I’ve written a few posts here about beginnings and at least one post about endings. But once you have your story finished, whether it’s a piece of fiction or creative nonfiction, take some time to compare the first page or so to the last. What is the first image you’ve created for the reader and what is the final image you’re leaving behind?

 

The Vimeo video is all about movies, but go now to your book shelf and pull down a couple of your favorite novels, short stories, or essays. Read the first page and then read the last.

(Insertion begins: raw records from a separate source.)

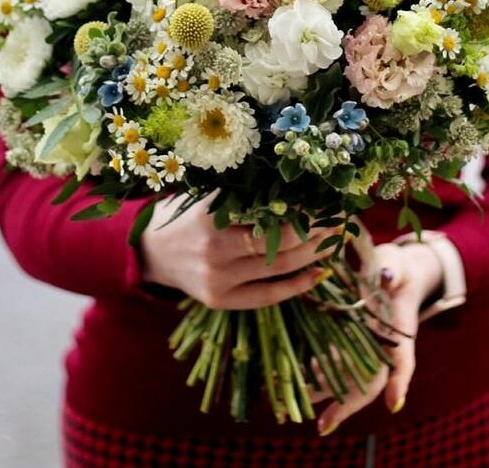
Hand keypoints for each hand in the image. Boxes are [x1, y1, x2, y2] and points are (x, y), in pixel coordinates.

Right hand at [139, 195, 336, 309]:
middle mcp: (215, 254)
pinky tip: (319, 271)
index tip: (325, 201)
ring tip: (333, 239)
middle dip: (315, 232)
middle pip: (279, 245)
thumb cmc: (184, 215)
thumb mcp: (207, 197)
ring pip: (279, 269)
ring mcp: (218, 282)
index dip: (303, 212)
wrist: (150, 252)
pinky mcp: (221, 301)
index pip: (269, 217)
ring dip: (313, 255)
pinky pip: (268, 296)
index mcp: (211, 221)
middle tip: (339, 219)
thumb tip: (296, 186)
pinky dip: (297, 285)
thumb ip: (244, 194)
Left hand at [311, 241, 442, 435]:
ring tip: (296, 403)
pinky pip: (333, 362)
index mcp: (400, 330)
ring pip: (346, 377)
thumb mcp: (397, 264)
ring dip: (322, 392)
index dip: (399, 381)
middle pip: (369, 382)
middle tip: (324, 425)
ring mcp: (364, 346)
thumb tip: (387, 276)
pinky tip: (295, 377)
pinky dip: (315, 372)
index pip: (403, 359)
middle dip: (347, 404)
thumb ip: (393, 270)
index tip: (393, 404)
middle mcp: (382, 345)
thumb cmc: (397, 268)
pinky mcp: (347, 341)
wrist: (393, 271)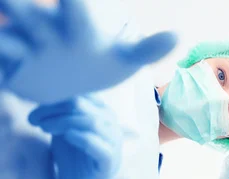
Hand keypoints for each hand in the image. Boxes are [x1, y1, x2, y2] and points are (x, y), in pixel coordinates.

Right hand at [0, 0, 175, 102]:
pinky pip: (5, 54)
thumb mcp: (125, 61)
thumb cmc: (98, 65)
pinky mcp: (13, 66)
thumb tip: (177, 34)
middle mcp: (48, 30)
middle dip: (25, 5)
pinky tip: (15, 58)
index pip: (76, 8)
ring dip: (13, 28)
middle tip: (17, 1)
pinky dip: (7, 52)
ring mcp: (27, 46)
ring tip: (14, 31)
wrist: (70, 86)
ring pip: (13, 29)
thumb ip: (147, 49)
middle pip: (33, 11)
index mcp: (77, 27)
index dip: (74, 1)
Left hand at [28, 96, 120, 178]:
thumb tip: (41, 93)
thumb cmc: (74, 159)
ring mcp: (114, 144)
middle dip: (54, 109)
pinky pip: (98, 146)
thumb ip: (61, 112)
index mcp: (104, 114)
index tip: (36, 110)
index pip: (82, 94)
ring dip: (62, 122)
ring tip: (44, 128)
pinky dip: (80, 138)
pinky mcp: (109, 163)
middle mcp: (112, 125)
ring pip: (91, 122)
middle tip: (34, 119)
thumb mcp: (65, 130)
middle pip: (83, 105)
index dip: (55, 97)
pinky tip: (65, 137)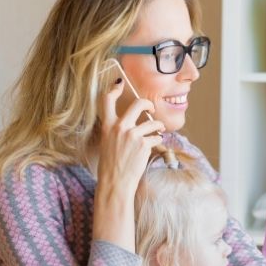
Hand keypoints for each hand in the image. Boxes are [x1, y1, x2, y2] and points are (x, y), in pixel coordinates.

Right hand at [95, 78, 165, 196]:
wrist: (115, 183)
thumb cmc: (111, 166)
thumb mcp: (108, 143)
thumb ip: (117, 130)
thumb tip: (133, 121)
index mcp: (107, 126)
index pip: (107, 100)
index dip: (114, 88)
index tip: (120, 82)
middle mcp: (119, 127)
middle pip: (138, 104)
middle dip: (148, 104)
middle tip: (152, 109)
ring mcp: (132, 135)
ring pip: (153, 123)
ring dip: (158, 127)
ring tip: (157, 133)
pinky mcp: (143, 145)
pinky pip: (157, 137)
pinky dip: (157, 141)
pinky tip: (152, 147)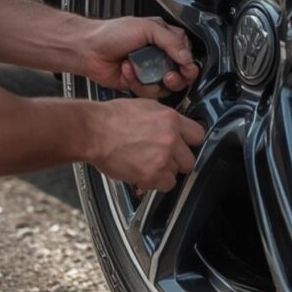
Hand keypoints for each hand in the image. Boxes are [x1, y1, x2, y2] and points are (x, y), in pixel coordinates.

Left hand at [83, 17, 198, 96]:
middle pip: (181, 73)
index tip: (185, 67)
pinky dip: (138, 83)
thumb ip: (171, 42)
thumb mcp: (146, 29)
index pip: (186, 52)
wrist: (88, 49)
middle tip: (168, 76)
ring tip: (146, 73)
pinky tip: (127, 70)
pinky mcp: (138, 84)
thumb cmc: (112, 33)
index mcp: (163, 38)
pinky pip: (149, 92)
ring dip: (157, 82)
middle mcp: (158, 55)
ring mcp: (149, 71)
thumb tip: (188, 58)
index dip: (188, 62)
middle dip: (177, 77)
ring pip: (167, 86)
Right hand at [89, 98, 205, 191]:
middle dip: (178, 160)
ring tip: (147, 165)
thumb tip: (173, 127)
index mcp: (170, 119)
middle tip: (163, 158)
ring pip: (176, 173)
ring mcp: (163, 158)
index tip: (184, 146)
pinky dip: (156, 183)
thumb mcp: (144, 107)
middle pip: (190, 158)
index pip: (198, 135)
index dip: (189, 142)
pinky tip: (144, 174)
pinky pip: (166, 185)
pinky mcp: (152, 174)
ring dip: (165, 172)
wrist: (93, 131)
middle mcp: (170, 138)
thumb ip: (164, 119)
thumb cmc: (110, 118)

Here’s one from my shelf: Stewart O’Nan’s novel, A Prayer for the Dying (which by the way, is a beautiful example of second person). The opening scene presents a small, active town in the heat of summer. 

High summer and Friendship’s quiet. The men tend the shimmering fields. Children tramp the woods, wade in the creeks, sound the cool ponds. In town, women pause in the heavy air of the millinery, linger over bolts of yard goods, barrels of clumped flour. The only sound’s the freight drumming through the south, tossing its plume of cinders above the treetops, the trucks clicking a mile off. Then quiet, the buzz of insects, the breathless afternoon. Cows twitch and flick. 

You like it like this, the bright, languid days. It could stand to rain, everyone says, the sawdust piles at the mill dry as powder, the great heaps of slash in the woods dangerous, baked to tinder, but there’s something to the heat, the way it draws waves from tarpaper, stifles sound, closes town in.

In these opening sentences, we are generally introduced to the town of Friendship, the people, the summer drought (“It could stand to rain”), the danger of the dry sawdust and heaps of slash in the woods baked to tinder. We are even introduced to the train, which along with the heat, plays a major role in the plot and the ending.

I won’t give the ending away, but let’s just say that whereas the narrator is among a town and people he loves in the beginning, he finds himself alone by the final scene. And some of the elements of the opening scene—the people, the train—are in the final scene, but they’ve been altered by the events that’ve unfolded.

O’Nan also repeats a line in the end that he used in the opening, and the effect is subtle but helps the ending resonate with the beginning.

You sit in the cave, opening and closing the knife by candlelight, the Hermit’s world spread around you. You’ve turned the bedroll over, twisted a cigarette to chase the smell of blood. The knife’s sharp, and for a second you’re tempted. Both wrists, then the throat, deeply. 

No. You fold it closed, set it on his dented tin plate. 

Because you still believe, isn’t that true? Because you do love this world.

You’re not sure anymore, are you? It’s easier to be by yourself. 

No. 

Yes. Alone, with no one else. Don’t lie. You like it this way.